Australia should start with a “simpler and softer” emissions trading plan that is limited to fewer industries and eases the financial burden on polluters, a lawyer at Norton Rose LLP said.
The government’s previous cap-and-trade proposal to curb greenhouse gas emissions “didn’t have to be as complex as it was,” said Anthony Hobley, head of the firm’s climate change practice, who relocated to Sydney from London in May. “Australia was trying to introduce something much more comprehensive and much tougher than was initially introduced in Europe. There is logic in a simpler and softer beginning.”
Australia should restrict the plan initially to industries such as electricity generation and exclude others like agriculture, he said. The country should begin by distributing a higher level of free permits to polluters, while keeping a cap on carbon emissions, before a gradual transition to selling more, he said in an interview today.
Prime Minister Julia Gillard promised to restart efforts to tackle climate change when she replaced Kevin Rudd in June. Gillard said earlier this month that she would set up a committee to move toward the introduction of a carbon price as part of an agreement with the Greens Party. The Greens received a surge in voter support in Australia’s August election after the ruling Labor Party deferred its carbon pollution reduction plan until after 2012.
The climate-change discussion in Australia has reached a point at which many businesses see a carbon price as inevitable, Hobley said. The same move toward acceptance played out in Europe before emissions trading was introduced there, he said.
‘Too Ambitious’
“Knowing something will happen, but not knowing how or what or when is making investment decisions impossible at the moment,” Hobley said by phone.
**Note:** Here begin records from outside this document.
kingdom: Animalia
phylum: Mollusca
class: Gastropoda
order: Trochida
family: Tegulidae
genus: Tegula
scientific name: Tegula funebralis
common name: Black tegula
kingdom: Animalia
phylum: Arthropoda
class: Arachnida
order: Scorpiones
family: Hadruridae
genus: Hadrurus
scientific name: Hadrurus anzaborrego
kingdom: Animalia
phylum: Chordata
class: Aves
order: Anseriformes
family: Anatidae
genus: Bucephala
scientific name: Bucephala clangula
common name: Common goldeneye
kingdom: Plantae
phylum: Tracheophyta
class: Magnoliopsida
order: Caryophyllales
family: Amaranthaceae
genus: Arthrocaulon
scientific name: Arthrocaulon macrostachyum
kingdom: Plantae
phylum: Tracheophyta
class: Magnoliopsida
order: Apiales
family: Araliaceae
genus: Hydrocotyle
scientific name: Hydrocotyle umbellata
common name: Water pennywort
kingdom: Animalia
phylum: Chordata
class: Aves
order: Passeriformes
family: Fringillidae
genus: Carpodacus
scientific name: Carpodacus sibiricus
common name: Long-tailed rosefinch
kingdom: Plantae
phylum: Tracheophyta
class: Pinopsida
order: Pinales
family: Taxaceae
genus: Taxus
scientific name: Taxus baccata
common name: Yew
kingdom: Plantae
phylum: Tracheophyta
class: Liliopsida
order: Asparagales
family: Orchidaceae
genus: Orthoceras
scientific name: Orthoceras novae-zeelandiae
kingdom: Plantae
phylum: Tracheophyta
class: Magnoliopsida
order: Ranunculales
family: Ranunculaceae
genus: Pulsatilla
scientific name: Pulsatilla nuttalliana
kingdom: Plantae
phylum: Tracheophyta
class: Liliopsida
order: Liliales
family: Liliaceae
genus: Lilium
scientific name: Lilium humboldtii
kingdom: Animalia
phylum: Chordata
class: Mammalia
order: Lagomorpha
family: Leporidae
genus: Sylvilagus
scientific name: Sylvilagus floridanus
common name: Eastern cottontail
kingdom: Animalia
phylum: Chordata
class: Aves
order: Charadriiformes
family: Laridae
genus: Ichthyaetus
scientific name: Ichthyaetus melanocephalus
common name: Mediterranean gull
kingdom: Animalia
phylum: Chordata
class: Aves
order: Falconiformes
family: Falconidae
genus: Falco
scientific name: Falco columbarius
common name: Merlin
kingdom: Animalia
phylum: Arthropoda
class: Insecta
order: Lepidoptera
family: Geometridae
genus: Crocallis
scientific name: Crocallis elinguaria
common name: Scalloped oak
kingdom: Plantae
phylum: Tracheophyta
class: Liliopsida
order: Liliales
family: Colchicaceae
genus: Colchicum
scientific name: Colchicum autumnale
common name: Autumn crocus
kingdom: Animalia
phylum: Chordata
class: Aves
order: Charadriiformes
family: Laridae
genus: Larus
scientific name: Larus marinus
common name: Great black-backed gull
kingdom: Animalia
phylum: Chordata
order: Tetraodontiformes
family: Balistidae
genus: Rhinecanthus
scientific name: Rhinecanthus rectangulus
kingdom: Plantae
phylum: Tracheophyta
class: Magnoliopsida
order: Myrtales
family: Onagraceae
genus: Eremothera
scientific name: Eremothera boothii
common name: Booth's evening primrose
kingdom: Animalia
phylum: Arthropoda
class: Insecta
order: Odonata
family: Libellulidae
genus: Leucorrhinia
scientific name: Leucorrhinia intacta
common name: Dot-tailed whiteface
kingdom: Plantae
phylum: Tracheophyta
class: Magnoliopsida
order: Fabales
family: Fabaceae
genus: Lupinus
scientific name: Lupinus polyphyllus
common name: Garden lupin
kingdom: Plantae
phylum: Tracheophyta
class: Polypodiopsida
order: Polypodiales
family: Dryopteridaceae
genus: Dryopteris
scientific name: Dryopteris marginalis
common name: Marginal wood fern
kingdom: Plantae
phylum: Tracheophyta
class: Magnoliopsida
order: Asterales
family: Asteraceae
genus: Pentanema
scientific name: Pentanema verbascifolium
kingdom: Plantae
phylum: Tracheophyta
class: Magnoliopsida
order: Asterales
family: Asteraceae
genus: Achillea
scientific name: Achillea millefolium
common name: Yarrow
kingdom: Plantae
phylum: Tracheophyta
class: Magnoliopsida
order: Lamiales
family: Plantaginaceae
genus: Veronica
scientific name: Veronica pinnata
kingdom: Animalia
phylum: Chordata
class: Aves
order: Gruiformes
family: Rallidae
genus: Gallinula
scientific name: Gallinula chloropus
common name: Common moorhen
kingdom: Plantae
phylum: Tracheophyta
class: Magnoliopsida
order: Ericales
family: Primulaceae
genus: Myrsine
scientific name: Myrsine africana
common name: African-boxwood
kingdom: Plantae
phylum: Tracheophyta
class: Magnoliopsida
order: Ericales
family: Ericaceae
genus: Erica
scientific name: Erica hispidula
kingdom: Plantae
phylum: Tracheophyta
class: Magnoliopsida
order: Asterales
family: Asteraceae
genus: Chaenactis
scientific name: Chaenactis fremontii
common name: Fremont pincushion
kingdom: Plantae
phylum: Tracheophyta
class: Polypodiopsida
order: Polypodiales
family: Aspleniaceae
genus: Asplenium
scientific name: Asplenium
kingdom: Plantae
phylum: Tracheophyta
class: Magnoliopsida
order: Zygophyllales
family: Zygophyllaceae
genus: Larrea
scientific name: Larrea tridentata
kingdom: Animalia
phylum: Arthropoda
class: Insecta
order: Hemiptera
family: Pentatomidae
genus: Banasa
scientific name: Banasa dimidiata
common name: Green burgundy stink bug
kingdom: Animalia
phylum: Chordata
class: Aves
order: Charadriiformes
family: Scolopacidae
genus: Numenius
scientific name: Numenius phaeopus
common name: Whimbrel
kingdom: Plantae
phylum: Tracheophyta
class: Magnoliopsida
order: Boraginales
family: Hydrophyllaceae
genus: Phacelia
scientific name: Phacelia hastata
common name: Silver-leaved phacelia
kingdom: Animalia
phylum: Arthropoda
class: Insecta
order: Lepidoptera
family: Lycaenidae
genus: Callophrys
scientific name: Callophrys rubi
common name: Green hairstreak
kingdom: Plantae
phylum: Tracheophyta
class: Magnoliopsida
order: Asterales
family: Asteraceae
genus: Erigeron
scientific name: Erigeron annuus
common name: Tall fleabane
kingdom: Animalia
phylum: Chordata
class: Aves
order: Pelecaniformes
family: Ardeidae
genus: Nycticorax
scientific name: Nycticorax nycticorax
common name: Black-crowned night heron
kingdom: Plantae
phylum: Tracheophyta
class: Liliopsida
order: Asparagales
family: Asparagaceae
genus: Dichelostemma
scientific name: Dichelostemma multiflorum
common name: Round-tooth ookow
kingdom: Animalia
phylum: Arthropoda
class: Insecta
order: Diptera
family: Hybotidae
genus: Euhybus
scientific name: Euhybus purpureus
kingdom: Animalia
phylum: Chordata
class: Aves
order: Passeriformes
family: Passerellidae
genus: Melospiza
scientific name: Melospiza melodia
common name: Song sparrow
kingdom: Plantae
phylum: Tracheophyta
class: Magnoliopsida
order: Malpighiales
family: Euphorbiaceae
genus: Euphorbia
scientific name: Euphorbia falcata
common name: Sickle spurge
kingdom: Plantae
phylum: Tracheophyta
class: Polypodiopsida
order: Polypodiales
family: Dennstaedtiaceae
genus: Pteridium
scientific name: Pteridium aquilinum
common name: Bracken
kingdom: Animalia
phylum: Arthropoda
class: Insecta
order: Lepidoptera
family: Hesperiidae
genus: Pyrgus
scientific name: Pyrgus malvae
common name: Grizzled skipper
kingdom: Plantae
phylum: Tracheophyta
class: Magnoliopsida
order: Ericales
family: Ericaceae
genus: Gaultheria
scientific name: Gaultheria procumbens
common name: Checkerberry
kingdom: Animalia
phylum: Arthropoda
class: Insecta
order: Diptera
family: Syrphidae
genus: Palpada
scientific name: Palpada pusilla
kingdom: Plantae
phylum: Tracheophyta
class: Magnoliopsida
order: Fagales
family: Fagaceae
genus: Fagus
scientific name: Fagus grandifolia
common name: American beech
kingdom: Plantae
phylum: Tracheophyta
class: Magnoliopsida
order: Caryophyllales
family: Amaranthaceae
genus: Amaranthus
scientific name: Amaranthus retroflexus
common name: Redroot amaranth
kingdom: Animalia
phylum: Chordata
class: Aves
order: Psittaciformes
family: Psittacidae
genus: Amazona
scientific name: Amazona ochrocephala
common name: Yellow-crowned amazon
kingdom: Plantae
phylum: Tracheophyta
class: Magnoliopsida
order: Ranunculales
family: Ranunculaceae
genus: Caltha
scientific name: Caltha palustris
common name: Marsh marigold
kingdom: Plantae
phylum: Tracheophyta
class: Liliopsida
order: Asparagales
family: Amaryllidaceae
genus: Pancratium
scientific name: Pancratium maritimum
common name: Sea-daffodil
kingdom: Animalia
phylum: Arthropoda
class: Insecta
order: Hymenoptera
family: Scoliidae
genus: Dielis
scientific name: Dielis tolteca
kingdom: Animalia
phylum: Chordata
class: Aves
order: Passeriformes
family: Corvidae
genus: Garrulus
More than 30 nations already have introduced a price on carbon with an emissions trading plan, he said.
BHP Billiton Ltd. Chief Executive Officer Marius Kloppers on Sept. 15 called on Australia to combine a carbon tax and regulation with a market-based trading system potentially restricted to power generation. The country must move away from coal as fuel, he said. “Failure to do so will place us at a competitive disadvantage in a future where carbon is priced globally,” he said.
Coal is burned for more than 80 percent of Australia’s electric power production, according to the Australian Coal Association.
AGL Energy Ltd. Chief Executive Officer Michael Fraser said last week that in Australia “perhaps we have been too ambitious in trying to introduce an all-encompassing CPRS.”
Under a cap-and-trade system, the government sets a ceiling on emissions and requires power plants, factories and other polluters to acquire enough permits to cover the carbon dioxide they release into the environment. Businesses that emit less than their allowance can sell surplus permits.